Loi sur la pénalisation des clients : on n'en a pas fini avec l'esclavage de la prostitution

04 Décembre 2013
Vendredi 29 novembre, les députés – plus exactement la vingtaine de députés qui avaient jugé bon de se déplacer pour l'occasion – ont entamé la discussion de la proposition de loi sur la prostitution.

Ils ont adopté l'article qui sanctionne les clients des prostituées. Si donc au terme des discussions la loi est adoptée, l'achat d'un acte sexuel, autrement dit l'achat du corps et de la dignité d'autrui, deviendra une infraction passible d'une contravention de 1 500 euros. Et, en cas de récidive, cette infraction se transformera en délit puni d'une amende de 3 750 euros. C'est bien le moins qui puisse être légalement décidé !

Les députés ont également – et c'est aussi la moindre des choses – abrogé le délit de racolage qui expose les prostituées à une double peine, ajoutant à la violence de la prostitution et à l'esclavage imposé par les proxénètes l'obligation de s'éloigner du coeur des villes, devenant ainsi plus vulnérables.

Car la prostitution est bien une violence, une des pires qui soit faite aux femmes. Il est évident que l'immense majorité, pour ne pas dire la totalité, des femmes qui se prostituent le font sous la contrainte. C'est bien la contrainte qui peut seule imposer à une femme de subir jusqu'à des dizaines de rapports sexuels quotidiens sans le moindre désir. C'est bien la violence, celle des trafiquants, celle de la misère économique, sociale et affective qui la contraint à vendre son corps comme une marchandise et lui impose cet esclavage.

Certains osent encore affirmer que les femmes se prostituent par choix.

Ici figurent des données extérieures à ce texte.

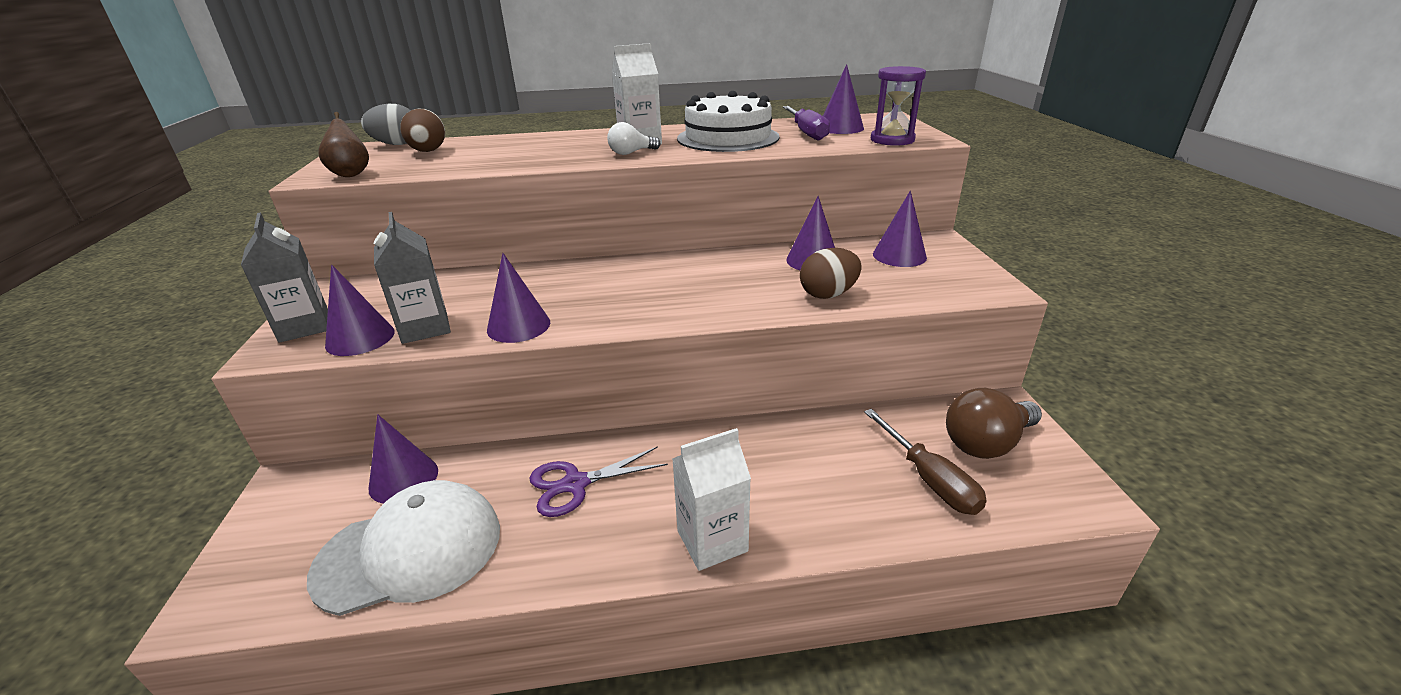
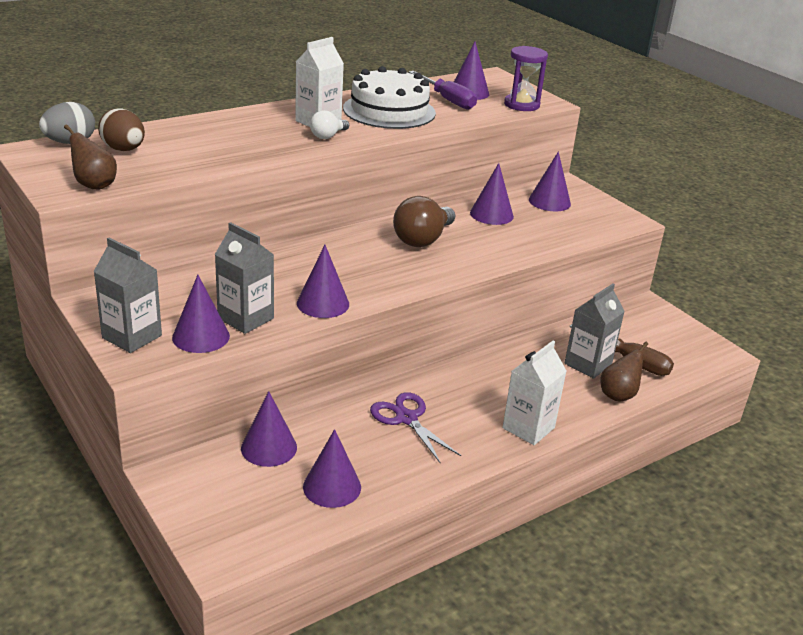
camera: 30 degrees left, 0 degrees up
white cap [307,480,500,616] -> purple cone [303,429,361,508]
purple scissors [529,446,668,517] -> purple scissors turned 105 degrees clockwise [370,392,461,464]
brown egg [800,248,862,299] -> none
brown light bulb [946,388,1042,459] -> brown light bulb moved to [393,196,455,247]
none -> grey carton [565,283,625,379]
none -> brown pear [601,342,648,402]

Mais, comme leur a rétorqué récemment Talisma Nasreen, « combien d'entre eux encourageraient leurs filles bien-aimées à se prostituer ? Les prostituées elles-mêmes ne le souhaitent pas à leurs filles. Elles rêvent désespérément de les scolariser pour qu'elles aient une éducation et un métier corrects. Elles n'ont pas décidé de devenir prostituée plutôt que médecin, ingénieure ou avocate. Leur « choix » est plus généralement celui de trouver suffisamment d'argent pour se nourrir et nourrir leurs enfants ». Même pour celles qui, s'affirmant « travailleuses du sexe », disent avoir choisi la prostitution, ce choix demeure dicté par la nécessité et ne justifie en rien l'esclavage subi par toutes les autres.

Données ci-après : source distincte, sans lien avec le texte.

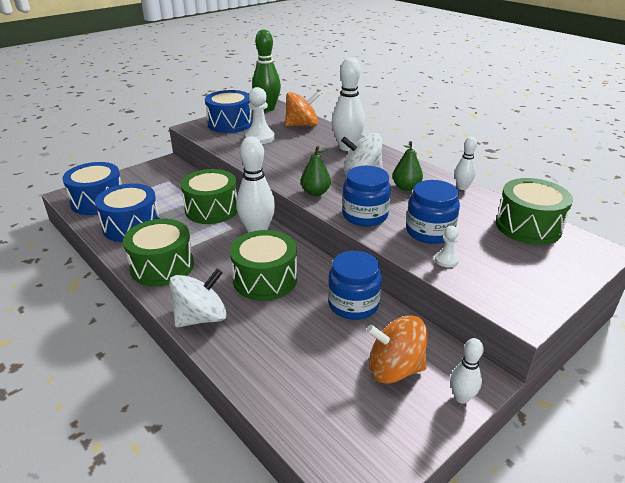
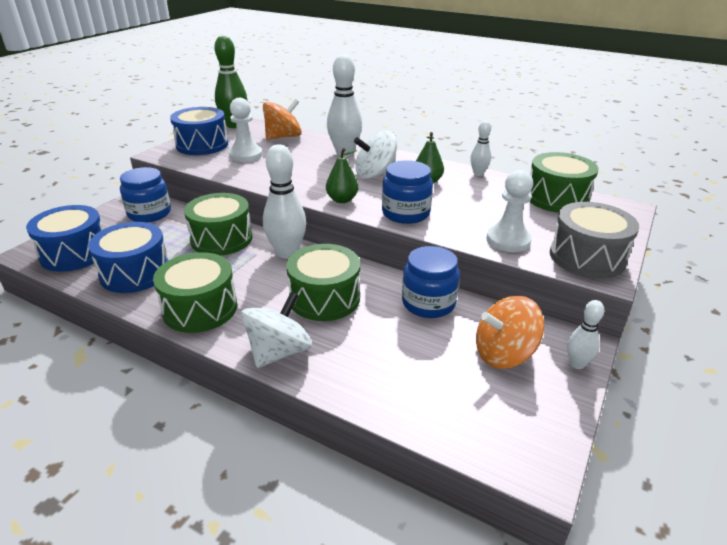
camera: 20 degrees left, 0 degrees up
blue jar [406,180,460,244] -> blue jar moved to [120,167,171,222]
white pawn [435,226,459,267] -> white pawn [487,170,533,252], size x1.87
none -> grey drum [550,202,639,278]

Reste qu'il ne suffit pas de prendre des mesures visant à dissuader les clients, il faut prévoir et dire comment les prostituées pourront alors continuer à vivre. Les parlementaires ont donc voté des « mesures d'accompagnement social et professionnel » pour les femmes qui voudront quitter la prostitution. Un « parcours de sortie » sera proposé à celles qui en feront la demande auprès d'associations agréées. Mais ils n'ont rien trouvé de plus à proposer aux femmes de nationalité étrangère qui s'engageraient dans ce parcours que la délivrance d'une autorisation provisoire de séjour de six mois, et une allocation temporaire d'attente de 336 euros par mois. Pensent-ils vraiment que cela permette à des jeunes femmes, quotidiennement violentées parce qu'esclaves de réseaux mafieux, de sortir de ceux-ci ?

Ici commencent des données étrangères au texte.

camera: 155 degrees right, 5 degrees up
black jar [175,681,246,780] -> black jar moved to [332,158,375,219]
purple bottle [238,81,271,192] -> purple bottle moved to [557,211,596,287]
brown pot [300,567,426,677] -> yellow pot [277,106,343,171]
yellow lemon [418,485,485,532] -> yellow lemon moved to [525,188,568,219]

Que le recours à la prostitution soit considéré comme un délit et que le délit de racolage soit aboli, c'est le moins qu'on puisse attendre de la loi d'un pays qui se dit civilisé. Mais il faudrait bien autre chose que quelques aumônes transitoires pour que des femmes livrées à l'esclavage sexuel puissent au moins tenter d'en sortir et bien autre chose encore pour mettre en échec les réseaux mafieux vivant de la traite. Quant à faire disparaître la prostitution, il faudra d'abord construire une tout autre société, une société d'où aura disparu l'exploitation et, par voie de conséquence, l'inégalité sociale et l'inégalité des sexes.